I’m certain that a lot of what has been perceived as anti-NATO rhetoric is actually Trump trying to get NATO countries to live up to their obligations.
Meeting Donald Trump’s demands on defense spending could allow NATO-member Denmark to buy a dozen F-35 fighter jets and four frigates. It could also damage the cherished welfare state.
During his presidential campaign, the victorious Republican candidate raised alarm among allies by suggesting that the U.S. would think twice about defending a North Atlantic Treaty Organization member that failed to live up to the group’s commitment to spend 2 percent of gross domestic product on defense.
This is a long-standing source of frustration for the U.S., since only a handful of NATO’s 28 members regularly meet the target. But Trump is the first to have raised existential questions about the alliance since Russia’s illegal annexation of Crimea.

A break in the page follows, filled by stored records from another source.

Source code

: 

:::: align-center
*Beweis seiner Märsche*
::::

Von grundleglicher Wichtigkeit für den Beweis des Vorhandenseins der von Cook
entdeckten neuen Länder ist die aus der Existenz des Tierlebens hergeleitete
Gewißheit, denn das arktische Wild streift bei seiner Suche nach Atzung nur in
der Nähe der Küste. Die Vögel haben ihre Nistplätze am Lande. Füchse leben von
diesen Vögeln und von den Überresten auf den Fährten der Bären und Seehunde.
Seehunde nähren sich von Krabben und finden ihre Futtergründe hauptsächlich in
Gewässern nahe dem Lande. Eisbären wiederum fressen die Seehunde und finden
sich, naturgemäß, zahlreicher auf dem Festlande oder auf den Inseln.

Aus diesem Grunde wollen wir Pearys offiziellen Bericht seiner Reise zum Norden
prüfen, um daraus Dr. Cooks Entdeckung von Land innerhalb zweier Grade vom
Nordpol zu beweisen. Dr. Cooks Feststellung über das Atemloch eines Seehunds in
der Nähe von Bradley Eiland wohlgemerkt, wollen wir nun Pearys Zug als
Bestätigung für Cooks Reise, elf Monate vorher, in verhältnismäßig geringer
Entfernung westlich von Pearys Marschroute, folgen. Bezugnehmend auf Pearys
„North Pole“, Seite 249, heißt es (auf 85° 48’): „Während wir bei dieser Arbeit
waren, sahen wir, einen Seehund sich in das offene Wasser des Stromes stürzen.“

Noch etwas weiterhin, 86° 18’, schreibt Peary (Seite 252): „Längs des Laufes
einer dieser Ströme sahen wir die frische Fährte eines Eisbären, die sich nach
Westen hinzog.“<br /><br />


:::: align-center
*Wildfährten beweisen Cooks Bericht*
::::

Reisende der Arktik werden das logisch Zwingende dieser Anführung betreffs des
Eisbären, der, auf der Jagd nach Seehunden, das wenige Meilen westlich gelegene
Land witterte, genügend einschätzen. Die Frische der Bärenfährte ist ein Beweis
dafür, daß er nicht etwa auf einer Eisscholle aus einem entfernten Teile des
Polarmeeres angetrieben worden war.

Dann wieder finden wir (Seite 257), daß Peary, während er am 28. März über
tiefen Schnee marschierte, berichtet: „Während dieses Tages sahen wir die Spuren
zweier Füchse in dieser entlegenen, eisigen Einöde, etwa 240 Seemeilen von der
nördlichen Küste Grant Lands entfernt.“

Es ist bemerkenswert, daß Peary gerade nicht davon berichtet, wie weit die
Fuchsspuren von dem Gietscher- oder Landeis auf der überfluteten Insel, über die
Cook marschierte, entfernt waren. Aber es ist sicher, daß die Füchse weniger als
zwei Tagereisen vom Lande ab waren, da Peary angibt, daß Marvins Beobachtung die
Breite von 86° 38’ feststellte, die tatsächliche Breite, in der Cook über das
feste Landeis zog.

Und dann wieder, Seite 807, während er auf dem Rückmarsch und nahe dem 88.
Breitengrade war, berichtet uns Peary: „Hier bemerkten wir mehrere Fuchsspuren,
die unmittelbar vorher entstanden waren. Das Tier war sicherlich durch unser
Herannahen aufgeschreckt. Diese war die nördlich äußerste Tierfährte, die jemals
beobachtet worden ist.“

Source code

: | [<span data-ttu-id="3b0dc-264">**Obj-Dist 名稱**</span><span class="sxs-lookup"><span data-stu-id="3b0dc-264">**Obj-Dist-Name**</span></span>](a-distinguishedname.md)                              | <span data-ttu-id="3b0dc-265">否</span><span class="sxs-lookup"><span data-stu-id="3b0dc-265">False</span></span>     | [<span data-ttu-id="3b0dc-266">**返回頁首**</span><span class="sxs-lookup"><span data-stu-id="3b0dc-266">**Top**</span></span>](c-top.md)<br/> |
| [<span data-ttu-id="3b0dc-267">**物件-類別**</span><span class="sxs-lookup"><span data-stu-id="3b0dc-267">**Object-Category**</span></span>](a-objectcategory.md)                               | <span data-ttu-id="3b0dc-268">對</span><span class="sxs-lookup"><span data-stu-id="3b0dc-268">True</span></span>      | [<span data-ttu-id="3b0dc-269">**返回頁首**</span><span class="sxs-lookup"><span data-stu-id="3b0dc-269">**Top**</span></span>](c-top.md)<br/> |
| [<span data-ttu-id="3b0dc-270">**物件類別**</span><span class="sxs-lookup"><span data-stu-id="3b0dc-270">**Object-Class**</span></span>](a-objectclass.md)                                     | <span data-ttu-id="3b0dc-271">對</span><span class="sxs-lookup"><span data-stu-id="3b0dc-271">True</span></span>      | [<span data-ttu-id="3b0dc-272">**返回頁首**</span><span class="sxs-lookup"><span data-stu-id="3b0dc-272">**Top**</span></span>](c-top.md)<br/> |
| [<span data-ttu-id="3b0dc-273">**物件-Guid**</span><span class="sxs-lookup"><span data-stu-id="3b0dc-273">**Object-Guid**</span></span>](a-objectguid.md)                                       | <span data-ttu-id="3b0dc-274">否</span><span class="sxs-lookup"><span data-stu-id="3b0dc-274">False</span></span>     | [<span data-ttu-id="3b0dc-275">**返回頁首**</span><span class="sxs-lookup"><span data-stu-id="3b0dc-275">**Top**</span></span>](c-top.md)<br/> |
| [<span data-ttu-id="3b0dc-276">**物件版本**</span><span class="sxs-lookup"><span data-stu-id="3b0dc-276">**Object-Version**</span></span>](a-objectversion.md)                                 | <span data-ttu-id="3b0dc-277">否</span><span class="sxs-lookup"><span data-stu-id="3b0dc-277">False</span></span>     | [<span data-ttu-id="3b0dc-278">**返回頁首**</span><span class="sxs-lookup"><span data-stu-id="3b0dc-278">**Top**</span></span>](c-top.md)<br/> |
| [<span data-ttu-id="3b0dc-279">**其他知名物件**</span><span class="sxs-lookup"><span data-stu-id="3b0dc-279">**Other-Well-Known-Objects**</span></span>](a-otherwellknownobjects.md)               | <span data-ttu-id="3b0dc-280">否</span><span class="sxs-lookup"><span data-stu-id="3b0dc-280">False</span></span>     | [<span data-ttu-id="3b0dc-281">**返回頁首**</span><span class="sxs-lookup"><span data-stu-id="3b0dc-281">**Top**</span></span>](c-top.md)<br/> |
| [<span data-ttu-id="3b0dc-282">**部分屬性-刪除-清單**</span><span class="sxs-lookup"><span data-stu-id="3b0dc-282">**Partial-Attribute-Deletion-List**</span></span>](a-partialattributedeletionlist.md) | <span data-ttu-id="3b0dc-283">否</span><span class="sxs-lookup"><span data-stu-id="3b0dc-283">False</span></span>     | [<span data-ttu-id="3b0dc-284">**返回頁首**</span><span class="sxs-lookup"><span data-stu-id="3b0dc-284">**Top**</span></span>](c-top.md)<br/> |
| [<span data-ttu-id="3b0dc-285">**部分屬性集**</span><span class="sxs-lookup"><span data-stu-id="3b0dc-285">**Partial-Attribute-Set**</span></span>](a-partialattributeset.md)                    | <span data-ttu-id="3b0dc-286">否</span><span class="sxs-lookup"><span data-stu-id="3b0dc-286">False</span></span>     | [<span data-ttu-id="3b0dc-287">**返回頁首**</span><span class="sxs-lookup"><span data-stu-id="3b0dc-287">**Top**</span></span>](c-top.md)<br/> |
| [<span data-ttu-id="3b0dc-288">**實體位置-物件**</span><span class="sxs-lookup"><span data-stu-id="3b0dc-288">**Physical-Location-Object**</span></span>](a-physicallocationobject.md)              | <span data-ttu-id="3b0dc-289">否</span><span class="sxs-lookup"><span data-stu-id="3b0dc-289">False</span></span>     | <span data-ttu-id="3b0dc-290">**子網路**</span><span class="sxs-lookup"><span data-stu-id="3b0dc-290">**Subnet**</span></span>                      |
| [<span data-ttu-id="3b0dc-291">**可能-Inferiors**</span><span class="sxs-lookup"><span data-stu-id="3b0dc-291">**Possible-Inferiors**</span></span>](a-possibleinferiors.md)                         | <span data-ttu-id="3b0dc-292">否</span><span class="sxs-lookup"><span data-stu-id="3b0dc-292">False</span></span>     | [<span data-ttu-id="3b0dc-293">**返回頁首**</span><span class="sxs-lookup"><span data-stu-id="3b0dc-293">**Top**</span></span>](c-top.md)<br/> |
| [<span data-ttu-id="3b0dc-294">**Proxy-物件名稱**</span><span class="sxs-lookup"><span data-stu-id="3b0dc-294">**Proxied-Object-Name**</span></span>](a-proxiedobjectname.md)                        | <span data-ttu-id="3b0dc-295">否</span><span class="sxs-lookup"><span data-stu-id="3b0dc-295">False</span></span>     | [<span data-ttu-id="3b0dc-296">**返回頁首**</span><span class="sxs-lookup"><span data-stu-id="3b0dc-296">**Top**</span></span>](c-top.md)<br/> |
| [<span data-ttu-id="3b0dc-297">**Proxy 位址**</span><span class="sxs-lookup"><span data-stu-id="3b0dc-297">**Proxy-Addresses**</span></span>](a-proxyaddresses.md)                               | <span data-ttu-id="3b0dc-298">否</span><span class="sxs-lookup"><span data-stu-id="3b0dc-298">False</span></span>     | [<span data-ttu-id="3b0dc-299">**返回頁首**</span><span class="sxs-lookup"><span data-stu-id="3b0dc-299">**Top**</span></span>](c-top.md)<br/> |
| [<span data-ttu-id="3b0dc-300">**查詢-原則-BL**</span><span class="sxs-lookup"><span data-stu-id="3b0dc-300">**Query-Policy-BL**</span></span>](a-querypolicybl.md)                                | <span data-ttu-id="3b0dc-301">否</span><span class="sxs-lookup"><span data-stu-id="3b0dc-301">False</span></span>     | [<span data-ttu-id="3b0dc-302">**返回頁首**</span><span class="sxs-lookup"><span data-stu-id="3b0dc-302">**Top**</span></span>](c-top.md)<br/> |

According to the Stockholm International Peace Research Institute, Denmark last met the NATO spending target in the final years of the Cold War, when Soviet forces were stationed across the Baltic Sea. Since then, the ratio of Danish spending has dropped consistently and totaled 23.2 billion kroner ($3.31 billion), or 1.2 percent of GDP, in 2015.
Welfare Trumps DefenseHelge Pedersen, a Copenhagen-based chief economist at Nordea Bank AB, estimates that meeting the 2 percent mark again would require about 15 billion kroner in extra defense spending.
That’s how much Denmark spends each year on supporting its universities, or five years of child support for its families.